A discussão sobre o novo salário mínimo beira o absurdo. A polêmica sobre o tema foi antecipada em mais de seis meses, trazendo para outubro uma questão que normalmente vinha sendo tratada pelo governo apenas em março ou abril de cada ano. A estranheza tem início quando se nota que a fixação do salário mínimo brasileiro nada tem a ver com o que a lei define como sendo o salário mínimo. Diz a Constituição que o piso de rendimentos dos trabalhadores deve ser fixado de forma a permitir a manutenção de uma família com um mínimo de dignidade. Hoje não se discute esta questão. O que baliza a fixação do salário mínimo é a situação das contas do INSS, que formalmente nada tem a ver com os salários que as empresas pagam aos seus trabalhadores. Esdrúxulas alianças políticas se formaram em torno do aumento do mínimo, e unem velhos adversários como o PT e a parte do PFL comandado pelo senador Antônio Carlos Magalhães, ambos os grupos disputando, de forma quase caricatural, a paternidade da defesa de um salário mais digno para o trabalhador brasileiro.
Houve a proposta de elevar o mínimo para o patamar equivalente a US$ 100 mensais, ou R$ 180. Infelizmente, a discussão já inicia natimorta, na medida em que a recente crise na Argentina fez a cotação do dólar ultrapassar a R$ 1,90, o que, por sua vez, torna inviável a concretização da emblemática cifra de US$ 100 na fixação do salário mínimo brasileiro.

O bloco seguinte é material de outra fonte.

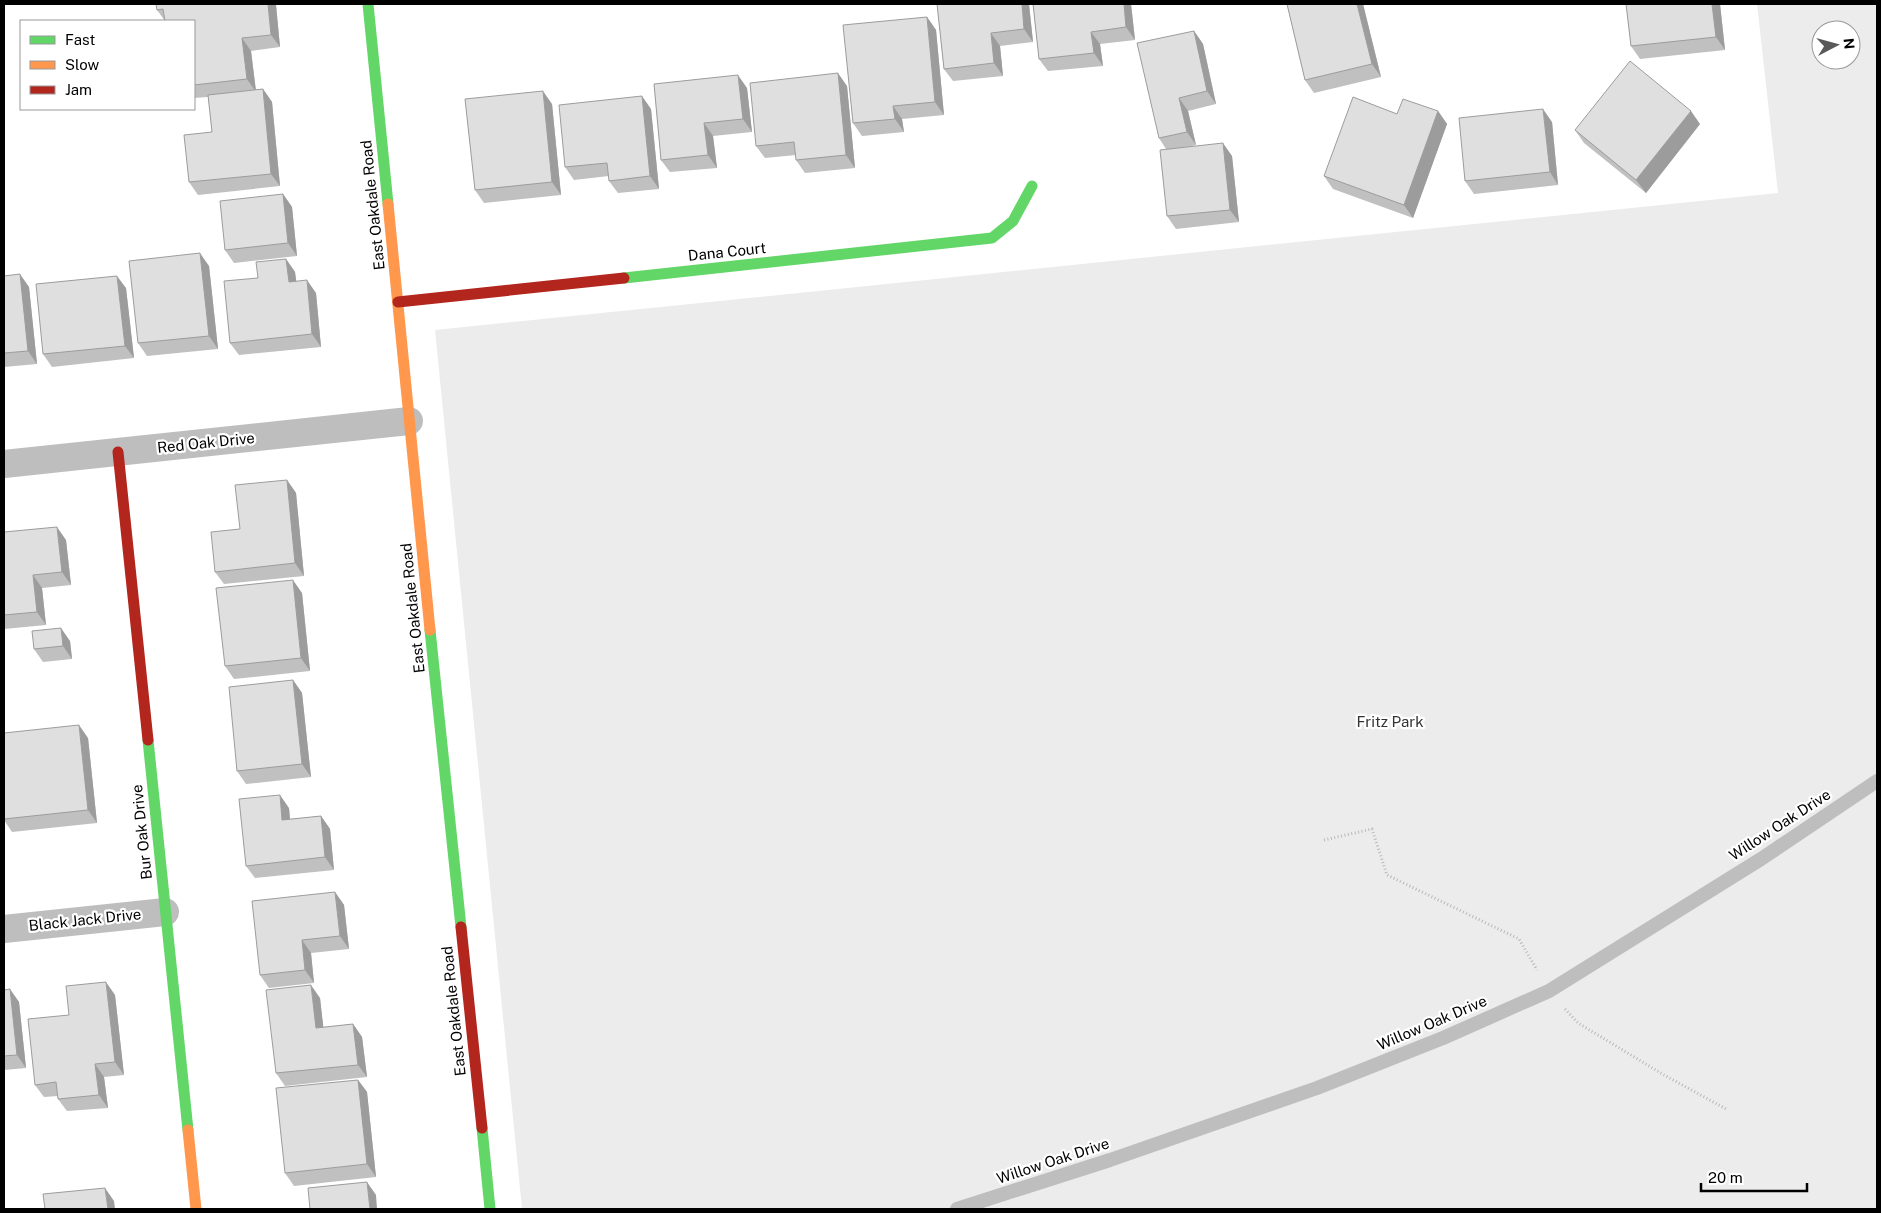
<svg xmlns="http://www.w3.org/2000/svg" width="1881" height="1213" font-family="'Public Sans',sans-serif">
<rect width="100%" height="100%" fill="#fff"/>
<path fill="#ececec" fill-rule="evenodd" d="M1757,4H1877V1209H522L435,330L1778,193ZM1821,30H1851V60H1821Z"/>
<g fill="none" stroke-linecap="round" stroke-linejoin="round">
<g stroke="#b9b9b9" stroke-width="3" stroke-dasharray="1 2.5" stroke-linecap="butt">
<polyline points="1324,840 1372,829 1387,875 1519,939 1537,970"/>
<polyline points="1565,1009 1578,1023 1664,1075 1728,1110"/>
</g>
<polyline stroke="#bebebe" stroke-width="14" points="957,1209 1110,1160 1317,1088 1443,1038 1549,991 1761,859 1877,781"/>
<g stroke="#bebebe" stroke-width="28">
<polyline points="4,464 409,421"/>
<polyline points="4,929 165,912"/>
</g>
<g stroke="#63d668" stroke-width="11">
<polyline points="368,4 388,204"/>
<polyline points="624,278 992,238 1013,221 1032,186"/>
<polyline points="430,630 461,927"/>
<polyline points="148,740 188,1130"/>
<polyline points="482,1128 490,1209"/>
</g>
<g stroke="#ff974d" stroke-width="11">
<polyline points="388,204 430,630"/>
<polyline points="188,1130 196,1209"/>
</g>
<g stroke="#b3261e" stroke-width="11">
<polyline points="398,302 624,278"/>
<polyline points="118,452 148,740"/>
<polyline points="461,927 482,1128"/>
</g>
</g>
<g fill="#c0c0c0">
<polygon points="156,4 276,5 280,47 251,51 256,90 263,89 272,102 280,186 198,195 189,182 212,132 208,97 194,98 194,21 165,21 157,10"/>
<polygon points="937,4 1029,4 1033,42 1000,46 1003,76 953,81 944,69"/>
<polygon points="1033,4 1131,4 1135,40 1100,44 1103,66 1048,71 1039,59"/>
<polygon points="1287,4 1363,4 1381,77 1314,93 1305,80"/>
<polygon points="1626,4 1720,4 1725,50 1640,59 1631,46"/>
<polygon points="927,17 936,30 944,115 902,119 904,132 862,136 853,123"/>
<polygon points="1194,31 1203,44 1216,104 1188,111 1196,145 1182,148 1232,156 1239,222 1176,229 1167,216 1166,149 1159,138"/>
<polygon points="654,84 747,88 752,132 713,136 717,168 670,172 661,160"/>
<polygon points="847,86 855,168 805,173 796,160 796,155 765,158 756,146"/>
<polygon points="552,104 561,195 484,203 475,190"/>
<polygon points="651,109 659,189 618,193 609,181 609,176 574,180 565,167"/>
<polygon points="1438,111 1447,124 1413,218 1333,189 1324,176 1397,114"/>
<polygon points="1552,122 1558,185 1474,194 1465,181"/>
<polygon points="1700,124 1646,193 1584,143 1575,130"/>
<polygon points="283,194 292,207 297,256 234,263 225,250"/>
<polygon points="286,259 295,272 296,281 316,293 321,347 239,355 230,343 258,278"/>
<polygon points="209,266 218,349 147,356 138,343"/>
<polygon points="4,276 29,287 37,364 4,367"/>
<polygon points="126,288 134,358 52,367 43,354"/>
<polygon points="287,480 296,493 304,576 224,584 215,572 240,529"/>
<polygon points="4,532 66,540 71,585 42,588 46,625 4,629"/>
<polygon points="302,593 310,671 234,679 225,666"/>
<polygon points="70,641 72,659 43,662 34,649"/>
<polygon points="293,680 302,693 311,777 246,784 237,771"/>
<polygon points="4,733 88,738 97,823 12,832 4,820"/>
<polygon points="289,808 290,819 321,816 330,829 334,870 255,878 246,866"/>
<polygon points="335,892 344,905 349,949 311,953 314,983 269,988 260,975"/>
<polygon points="4,990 19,1002 26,1068 4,1070"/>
<polygon points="115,995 124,1075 104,1077 108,1108 67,1111 58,1099 58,1096 44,1097 35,1085 69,1015"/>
<polygon points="320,998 323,1027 353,1024 362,1037 367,1077 285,1086 276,1073"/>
<polygon points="358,1080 367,1092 376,1177 294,1186 285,1173"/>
</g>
<g fill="#9c9c9c">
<polygon points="268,4 275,4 276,5 280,47 271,35"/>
<polygon points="1022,4 1029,4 1033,42 1024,29"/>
<polygon points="1124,4 1131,4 1135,40 1126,27"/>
<polygon points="1357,4 1363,4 1381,77 1372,64"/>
<polygon points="1712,4 1720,4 1725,50 1716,37"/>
<polygon points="927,17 936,30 944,115 935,102"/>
<polygon points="1194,31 1203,44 1216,104 1207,91"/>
<polygon points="1091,32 1100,44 1103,66 1094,53"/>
<polygon points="991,33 1000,46 1003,76 994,63"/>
<polygon points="242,38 251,51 256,92 247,79"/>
<polygon points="838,73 847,86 855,168 846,155"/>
<polygon points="738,75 747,88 752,132 743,119"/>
<polygon points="263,89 272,102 280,186 271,174"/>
<polygon points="543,91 552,104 561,195 552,182"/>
<polygon points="642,96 651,109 659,189 650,176"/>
<polygon points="1179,98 1188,111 1196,145 1187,132"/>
<polygon points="893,106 902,119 904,132 895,119"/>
<polygon points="1543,109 1552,122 1558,185 1550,172"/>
<polygon points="1438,111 1447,124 1413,218 1404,205"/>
<polygon points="1691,111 1700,124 1646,193 1636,180"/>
<polygon points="704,123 713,136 717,168 708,155"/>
<polygon points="1223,143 1232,156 1239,222 1230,210"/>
<polygon points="283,194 292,207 297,256 288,243"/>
<polygon points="200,253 209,266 218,349 209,336"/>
<polygon points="286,259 295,272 298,294 289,282"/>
<polygon points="20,274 29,287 37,364 28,351"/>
<polygon points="117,276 126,288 134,358 125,346"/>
<polygon points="307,280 316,293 321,347 312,334"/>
<polygon points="287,480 296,493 304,576 295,563"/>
<polygon points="57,527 66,540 71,585 62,572"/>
<polygon points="33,575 42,588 46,625 37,612"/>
<polygon points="293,580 302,593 310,671 301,658"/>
<polygon points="61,628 70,641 72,659 63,646"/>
<polygon points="293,680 302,693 311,777 302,764"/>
<polygon points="79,725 88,738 97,823 88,810"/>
<polygon points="280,795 289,808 291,833 282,820"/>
<polygon points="321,816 330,829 334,870 325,857"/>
<polygon points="335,892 344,905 349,949 340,936"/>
<polygon points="302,940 311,953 314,983 305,970"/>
<polygon points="106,982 115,995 124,1075 115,1062"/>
<polygon points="311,985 320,998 325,1041 316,1028"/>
<polygon points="10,989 19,1002 26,1068 17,1055"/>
<polygon points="353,1024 362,1037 367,1077 358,1065"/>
<polygon points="95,1064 104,1077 108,1108 99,1095"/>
<polygon points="358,1080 367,1092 376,1177 367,1164"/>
<polygon points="367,1182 376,1195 377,1209 370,1209"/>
<polygon points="105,1188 114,1201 115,1209 108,1209"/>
</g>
<g fill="#dfdfdf" stroke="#9c9c9c">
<polygon points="156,4 268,4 271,35 242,38 247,79 194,85 194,21 165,21 163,9 157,10"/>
<polygon points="937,4 1022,4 1024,29 991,33 994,63 944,69"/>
<polygon points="1033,4 1124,4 1126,27 1091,32 1094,53 1039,59"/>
<polygon points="1287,4 1357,4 1372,64 1305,80"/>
<polygon points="1626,4 1712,4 1716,37 1631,46"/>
<polygon points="927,17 935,102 893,106 895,119 853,123 843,25"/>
<polygon points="1194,31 1207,91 1179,98 1187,132 1159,138 1137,43"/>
<polygon points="1630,61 1691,111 1636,180 1575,130"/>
<polygon points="838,73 846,155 796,160 794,142 756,146 750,83"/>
<polygon points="738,75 743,119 704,123 708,155 661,160 654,84"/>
<polygon points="263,89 271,174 189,182 184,135 212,132 208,95"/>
<polygon points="543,91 552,182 475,190 465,99"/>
<polygon points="642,96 650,176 609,181 607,163 565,167 559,105"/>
<polygon points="1353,97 1397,114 1403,99 1438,111 1404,205 1324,176"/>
<polygon points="1543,109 1550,172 1465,181 1459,118"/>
<polygon points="1223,143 1230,210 1167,216 1160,150"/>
<polygon points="283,194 288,243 225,250 220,201"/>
<polygon points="200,253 209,336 138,343 129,261"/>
<polygon points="286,259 289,282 307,280 312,334 230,343 224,281 258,278 256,262"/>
<polygon points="20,274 28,351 4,353 4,276"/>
<polygon points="117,276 125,346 43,354 36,284"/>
<polygon points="287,480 295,563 215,572 211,532 240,529 235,485"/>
<polygon points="57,527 62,572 33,575 37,612 4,615 4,532"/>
<polygon points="293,580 301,658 225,666 216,588"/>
<polygon points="61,628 63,646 34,649 32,631"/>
<polygon points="293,680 302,764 237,771 229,687"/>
<polygon points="79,725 88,810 4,819 4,733"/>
<polygon points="280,795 282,820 321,816 325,857 246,866 239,799"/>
<polygon points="335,892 340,936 302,940 305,970 260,975 252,901"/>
<polygon points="106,982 115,1062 95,1064 99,1095 58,1099 56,1082 35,1085 28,1019 69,1015 66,986"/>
<polygon points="311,985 316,1028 353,1024 358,1065 276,1073 266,990"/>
<polygon points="10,989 17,1055 4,1056 4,990"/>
<polygon points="358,1080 367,1164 285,1173 276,1088"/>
<polygon points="367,1182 370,1209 310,1209 308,1188"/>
<polygon points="105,1188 108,1209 45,1209 43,1194"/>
</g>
<g text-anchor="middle" stroke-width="4.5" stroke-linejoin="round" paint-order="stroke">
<g font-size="15" fill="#000" stroke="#fff">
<text transform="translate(373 205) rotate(-96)" y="5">East Oakdale Road</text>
<text transform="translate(727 252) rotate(-6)" y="5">Dana Court</text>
<text transform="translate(206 443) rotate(-6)" y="5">Red Oak Drive</text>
<text transform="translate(413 608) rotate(-96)" y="5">East Oakdale Road</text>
<text transform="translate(1780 825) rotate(-33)" y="5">Willow Oak Drive</text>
<text transform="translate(142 832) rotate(-96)" y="5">Bur Oak Drive</text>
<text transform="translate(85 920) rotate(-6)" y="5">Black Jack Drive</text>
<text transform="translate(454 1011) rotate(-96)" y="5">East Oakdale Road</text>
<text transform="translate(1432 1023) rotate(-23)" y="5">Willow Oak Drive</text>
<text transform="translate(1053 1161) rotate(-18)" y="5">Willow Oak Drive</text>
</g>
<g font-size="15" fill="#333" stroke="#fff">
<text x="1390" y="727">Fritz Park</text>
</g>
</g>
<rect width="1881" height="1213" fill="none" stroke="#000000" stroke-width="10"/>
<rect x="20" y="20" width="175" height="90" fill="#ffffff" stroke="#999999"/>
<rect x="30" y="36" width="25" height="8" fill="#63d668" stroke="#999999"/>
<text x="65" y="45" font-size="15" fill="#000000">Fast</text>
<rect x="30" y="61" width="25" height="8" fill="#ff974d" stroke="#999999"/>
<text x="65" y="70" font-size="15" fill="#000000">Slow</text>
<rect x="30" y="86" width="25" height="8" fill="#b3261e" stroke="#999999"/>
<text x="65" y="95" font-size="15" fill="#000000">Jam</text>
<g transform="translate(1836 45) rotate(84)"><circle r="24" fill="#ffffff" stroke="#999999"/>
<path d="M0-4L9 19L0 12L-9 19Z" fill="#595959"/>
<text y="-8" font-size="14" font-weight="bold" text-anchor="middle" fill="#000000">N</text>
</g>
<path d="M1701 1183v8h106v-8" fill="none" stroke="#000000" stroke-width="2.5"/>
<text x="1708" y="1183" font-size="15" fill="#000000" stroke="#ffffff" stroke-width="4" paint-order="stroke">20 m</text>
</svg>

Tudo seria apenas mais um episódio curioso da política brasileira se não acabasse gerando decisões equivocadas. Parece que, infelizmente, a solução encontrada é altamente prejudicial à economia brasileira, ainda que resolva, no curtíssimo prazo, a demanda política por uma boa solução demagógica. A opção encontrada indica que os recursos virão do aumento de tributação dos fundos de previdência privada. Trata-se de uma solução míope, pois a tributação desses fundos de previdência privada irá desestimular a poupança. Além disso, a tributação adicional dos fundos poderá reduzir a captação de recursos que têm sido importante fonte de financiamento para o governo cobrir o déficit público. É preciso que a sociedade brasileira se aperceba de que a solução encontrada irá significar um saque contra os rendimentos futuros dos atuais assalariados, e que isso significa apenas jogar o problema para a frente.